→ WORK TASK: Nothing but the pictures should be dropped; repeat the rest of the data below exactly.

++++ RECORD EXTRACTS

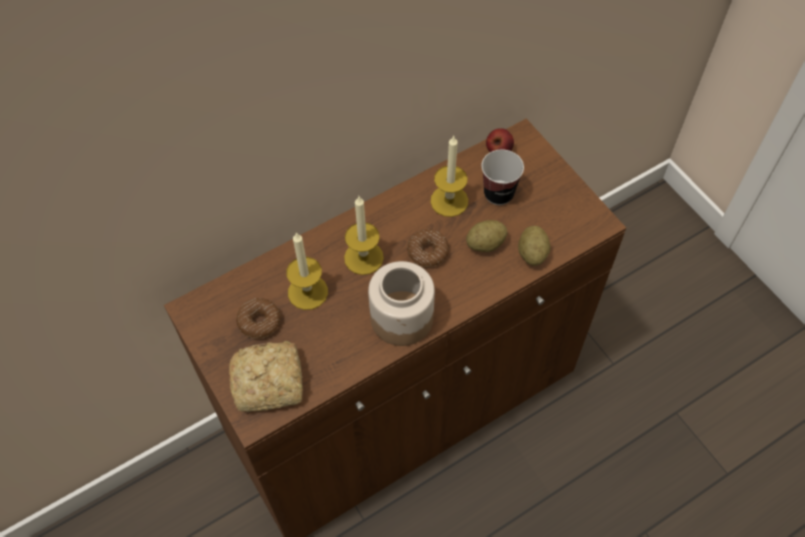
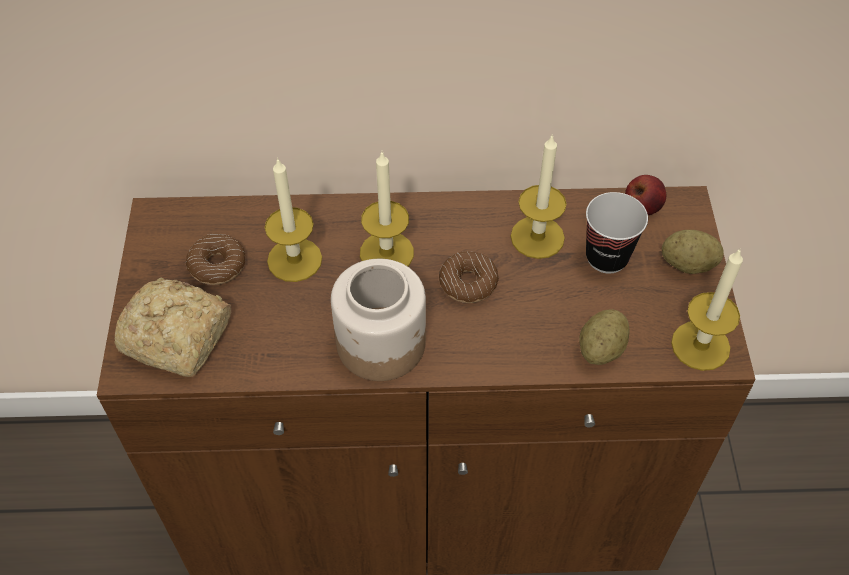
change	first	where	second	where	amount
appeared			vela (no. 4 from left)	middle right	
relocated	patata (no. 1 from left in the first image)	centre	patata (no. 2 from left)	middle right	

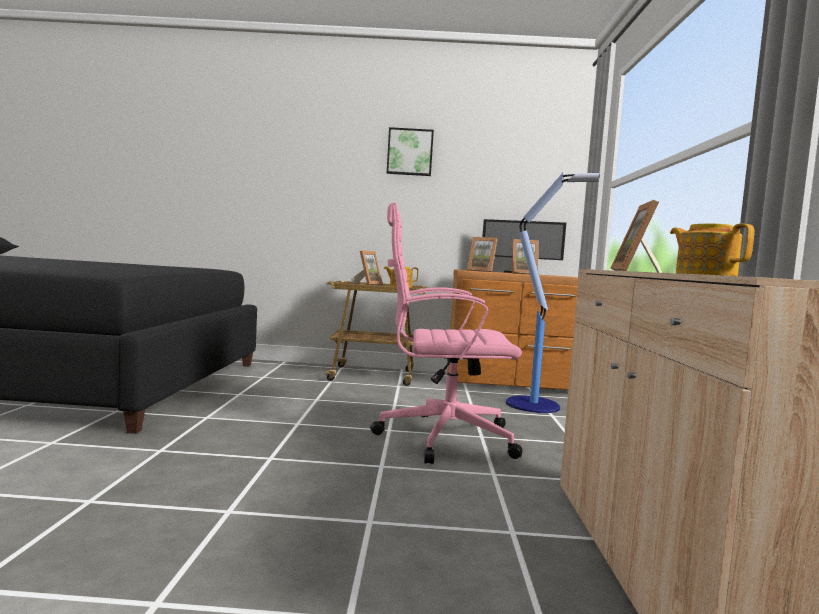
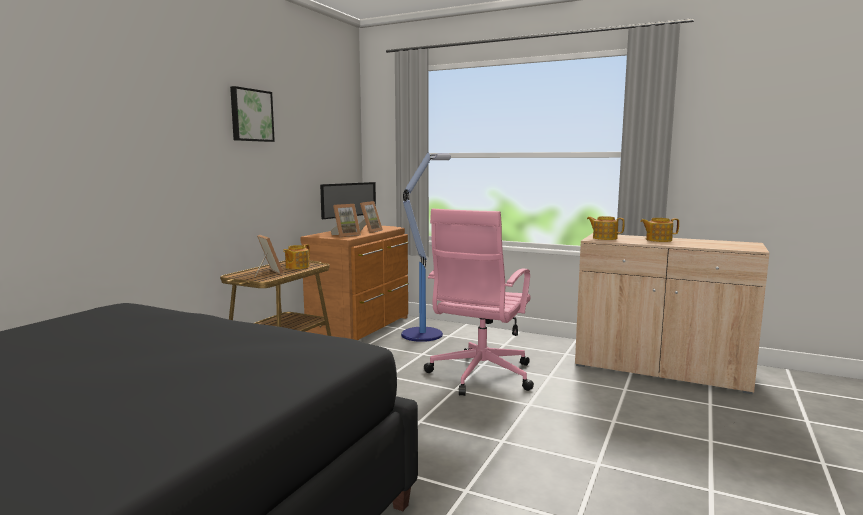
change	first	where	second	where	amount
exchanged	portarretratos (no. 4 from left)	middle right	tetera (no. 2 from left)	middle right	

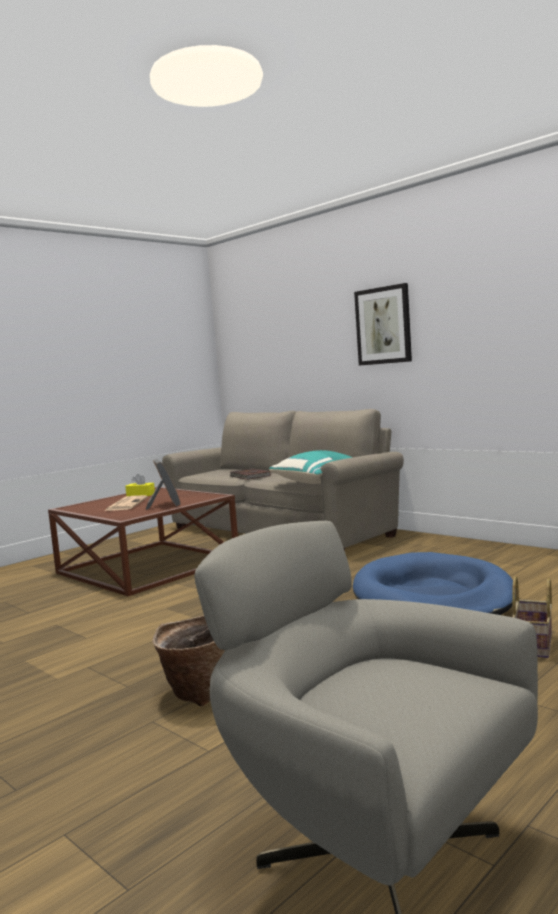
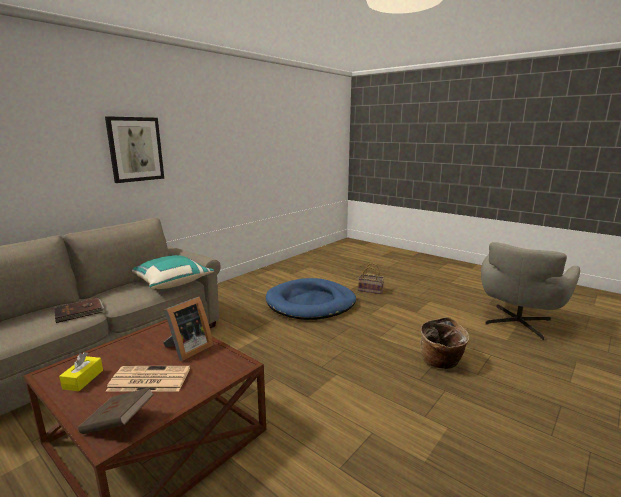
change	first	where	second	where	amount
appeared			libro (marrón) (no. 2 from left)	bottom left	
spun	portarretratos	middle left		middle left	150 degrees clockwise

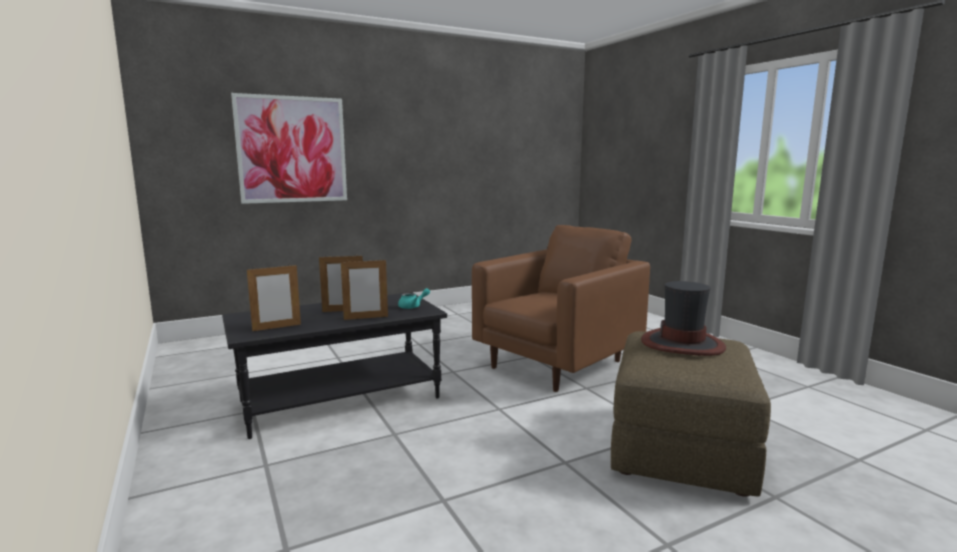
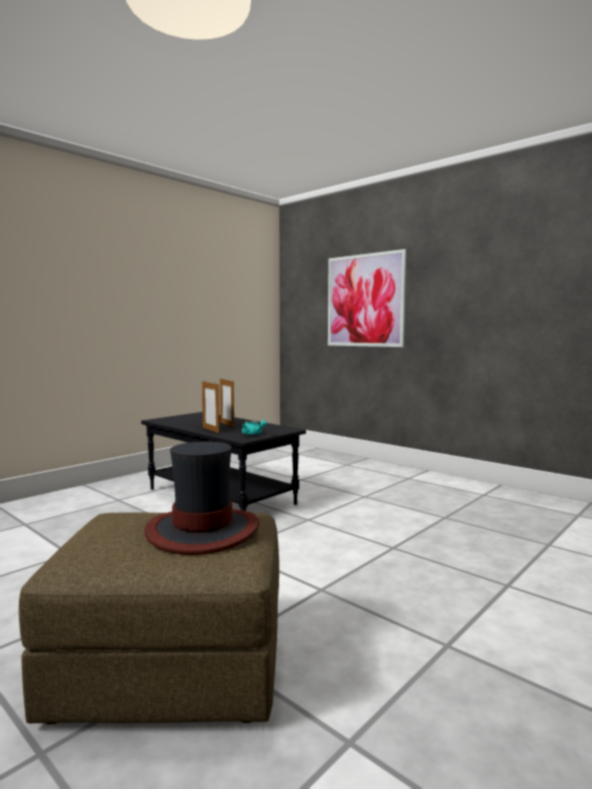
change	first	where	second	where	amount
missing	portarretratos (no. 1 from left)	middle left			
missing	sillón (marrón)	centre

++++++++

→ REPLY:
change	first	where	second	where	amount
appeared			vela (no. 4 from left)	middle right	
relocated	patata (no. 1 from left in the first image)	centre	patata (no. 2 from left)	middle right	

change	first	where	second	where	amount
exchanged	portarretratos (no. 4 from left)	middle right	tetera (no. 2 from left)	middle right	

change	first	where	second	where	amount
appeared			libro (marrón) (no. 2 from left)	bottom left	
spun	portarretratos	middle left		middle left	150 degrees clockwise

change	first	where	second	where	amount
missing	portarretratos (no. 1 from left)	middle left			
missing	sillón (marrón)	centre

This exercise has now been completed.